Concurrently during that era, Lost Highway was released in 1997. The only other film that Lynch has openly said takes place within the world of Twin Peaks. Lost Highway paradoxically omits any of the familiar faces typically cast in Lynch films, including those of Twin Peaks. The one exception is Jack Nance, who only has a single line as a cameo extra and serves as something of a lodestone as it was Nance who originally portrayed the lead in Eraserhead. The connection Lost Highway holds to Twin Peaks is in its manipulative evil spirit antagonists, portrayed here by a white faced Robert Blake. Typical in presentation and portrayal to the similarly mannered residents of the Black Lodge, Robert Blake’s unnamed being was a catalyst for the base and craven aspects of man, a grinning manipulator of souls that tarries in the same spiritual void as Blue Velvet’s Frank Booth and Twin Peaks’s BOB.

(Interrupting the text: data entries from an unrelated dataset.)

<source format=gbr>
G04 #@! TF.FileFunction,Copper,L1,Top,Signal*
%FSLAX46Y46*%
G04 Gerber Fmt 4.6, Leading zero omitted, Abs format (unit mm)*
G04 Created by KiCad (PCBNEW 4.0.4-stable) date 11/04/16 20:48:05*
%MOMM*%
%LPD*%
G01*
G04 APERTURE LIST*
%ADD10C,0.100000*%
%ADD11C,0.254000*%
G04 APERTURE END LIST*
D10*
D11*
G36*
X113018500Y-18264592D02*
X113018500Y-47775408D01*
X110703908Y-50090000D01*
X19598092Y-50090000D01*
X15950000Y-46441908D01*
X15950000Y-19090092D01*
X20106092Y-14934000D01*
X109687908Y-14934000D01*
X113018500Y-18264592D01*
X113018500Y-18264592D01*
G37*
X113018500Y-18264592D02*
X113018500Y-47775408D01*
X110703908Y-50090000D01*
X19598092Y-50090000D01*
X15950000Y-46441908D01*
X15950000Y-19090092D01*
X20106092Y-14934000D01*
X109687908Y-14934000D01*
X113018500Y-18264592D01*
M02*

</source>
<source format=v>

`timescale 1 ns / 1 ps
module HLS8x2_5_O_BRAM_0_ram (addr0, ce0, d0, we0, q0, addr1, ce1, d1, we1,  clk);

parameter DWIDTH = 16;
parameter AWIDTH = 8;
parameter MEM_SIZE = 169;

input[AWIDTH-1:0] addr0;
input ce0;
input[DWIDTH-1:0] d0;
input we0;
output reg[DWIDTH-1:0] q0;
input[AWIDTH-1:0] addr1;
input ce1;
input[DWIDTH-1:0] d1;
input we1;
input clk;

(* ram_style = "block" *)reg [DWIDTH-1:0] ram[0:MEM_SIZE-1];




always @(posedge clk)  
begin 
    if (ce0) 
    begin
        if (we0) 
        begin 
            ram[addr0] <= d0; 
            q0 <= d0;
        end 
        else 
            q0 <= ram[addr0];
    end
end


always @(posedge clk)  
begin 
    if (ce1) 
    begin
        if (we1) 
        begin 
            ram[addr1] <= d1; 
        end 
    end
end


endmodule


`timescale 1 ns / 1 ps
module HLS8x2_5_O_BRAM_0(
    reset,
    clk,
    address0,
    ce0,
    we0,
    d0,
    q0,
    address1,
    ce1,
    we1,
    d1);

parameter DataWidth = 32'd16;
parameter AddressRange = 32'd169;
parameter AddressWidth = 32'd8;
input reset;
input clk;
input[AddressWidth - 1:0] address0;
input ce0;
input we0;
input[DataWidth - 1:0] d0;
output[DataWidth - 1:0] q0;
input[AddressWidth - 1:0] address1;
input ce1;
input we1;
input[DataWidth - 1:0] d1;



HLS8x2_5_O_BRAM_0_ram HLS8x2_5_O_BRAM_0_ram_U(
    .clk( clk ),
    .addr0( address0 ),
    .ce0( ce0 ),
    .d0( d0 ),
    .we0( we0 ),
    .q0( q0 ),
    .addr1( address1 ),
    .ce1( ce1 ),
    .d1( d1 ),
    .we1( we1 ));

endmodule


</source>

The psychogenic fugue that sees the main character of Lost Highway undergo from Bill Pullman to Balthazar Getty due to severe psychological trauma is very similar to the fracturing of the psyche exhibited by Agent Cooper and his Dougie Jones and Mr. C facsimiles after his own spiritual odyssey. This theme is also central to Naomi Watt’s character in Mulholland Drive. But back to Lost Highway for a moment- the desolate shack in the middle of the desert where Pullman and Getty experience their merging and severing of consciousness is similar to the specificity of the locations in the woods of Twin Peaks which characters seek out to comingle with other various spiritual forces. It is in these nexuses of power and mystery to which Lynch has ascribed Twin Peaks and Lost Highway their connection.
Mullholland Drive holds no overt connections, (except for the meta connection of it stemming from an attempt to script an Audrey Horne spinoff series) but its narrative device of a psychologically affected person, played by Naomi Watts, experiencing a split with reality is central and in step with the same world Lynch has maintained.

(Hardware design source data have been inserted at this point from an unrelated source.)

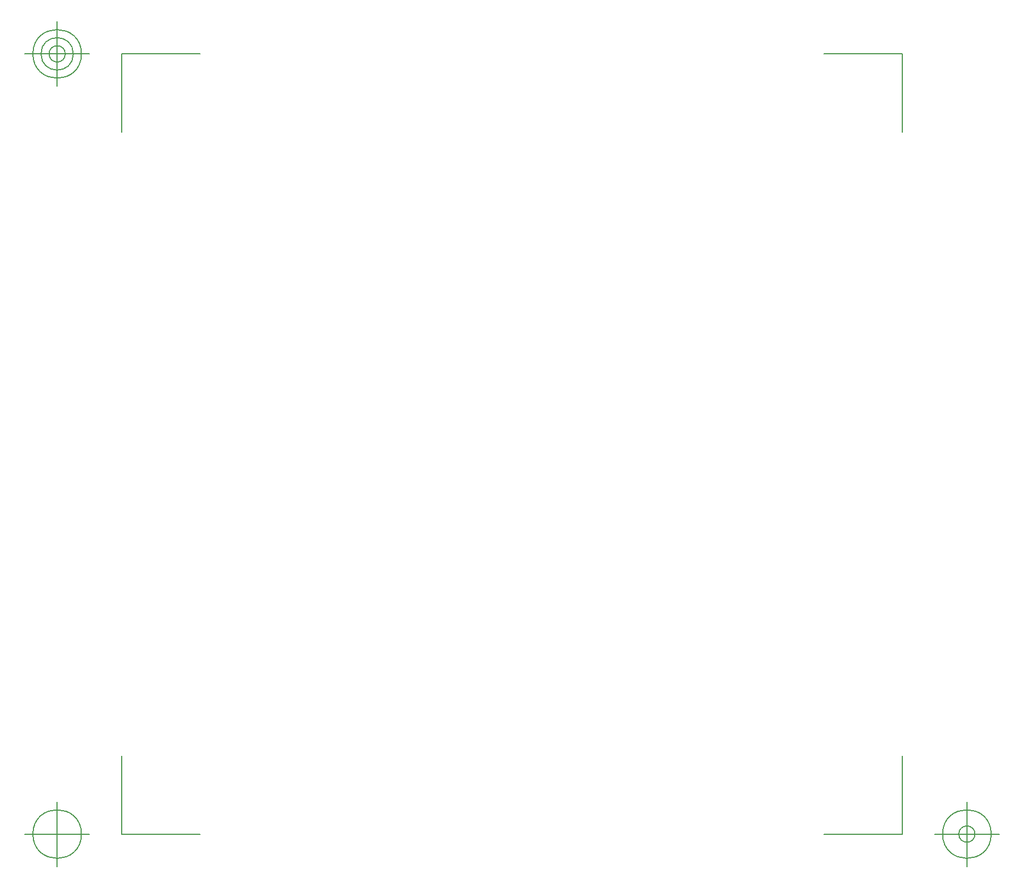
<source format=gbr>
G04 Generated by Ultiboard 14.3 *
%FSLAX34Y34*%
%MOMM*%

%ADD10C,0.0001*%
%ADD11C,0.1270*%


G04 ColorRGB FF14FF for the following layer *
%LNSilkscreen Bottom*%
%LPD*%
G54D10*
G54D11*
X-2540Y-2540D02*
X-2540Y117968D01*
X-2540Y-2540D02*
X117968Y-2540D01*
X1202540Y-2540D02*
X1082032Y-2540D01*
X1202540Y-2540D02*
X1202540Y117968D01*
X1202540Y1202540D02*
X1202540Y1082032D01*
X1202540Y1202540D02*
X1082032Y1202540D01*
X-2540Y1202540D02*
X117968Y1202540D01*
X-2540Y1202540D02*
X-2540Y1082032D01*
X-52540Y-2540D02*
X-152540Y-2540D01*
X-102540Y-52540D02*
X-102540Y47460D01*
X-140040Y-2540D02*
G75*
D01*
G02X-140040Y-2540I37500J0*
G01*
X1252540Y-2540D02*
X1352540Y-2540D01*
X1302540Y-52540D02*
X1302540Y47460D01*
X1265040Y-2540D02*
G75*
D01*
G02X1265040Y-2540I37500J0*
G01*
X1290040Y-2540D02*
G75*
D01*
G02X1290040Y-2540I12500J0*
G01*
X-52540Y1202540D02*
X-152540Y1202540D01*
X-102540Y1152540D02*
X-102540Y1252540D01*
X-140040Y1202540D02*
G75*
D01*
G02X-140040Y1202540I37500J0*
G01*
X-127540Y1202540D02*
G75*
D01*
G02X-127540Y1202540I25000J0*
G01*
X-115040Y1202540D02*
G75*
D01*
G02X-115040Y1202540I12500J0*
G01*

M02*

</source>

And for the completists out there, we can round up Lynch’s other films, Wild at Heart and Straight Story, as glimpses into the various alternate conscious realities that Twin Peaks characters like Diane, Audrey Horne, Laura and Carl Rodd find themselves inhabiting. Not only do all four Twin Peaks characters feature in different roles in the respective films, each experiences inexplicable separations with conscious reality within the canon of Twin Peaks, allowing for their double duty in other roles.
To the uninitiated, David Lynch’s films are unfairly dismissed as “trippy” or “weird” but actually… they all tie together to tell the story of Jeffrey Beaumont joining the CIA to investigate supernatural evils of the soul under the assumed name of Dale Cooper in a surrealistic world defined by Eraserhead with its premise reinforced in films like Lost Highway, Inland Empire, and Mulholland Drive.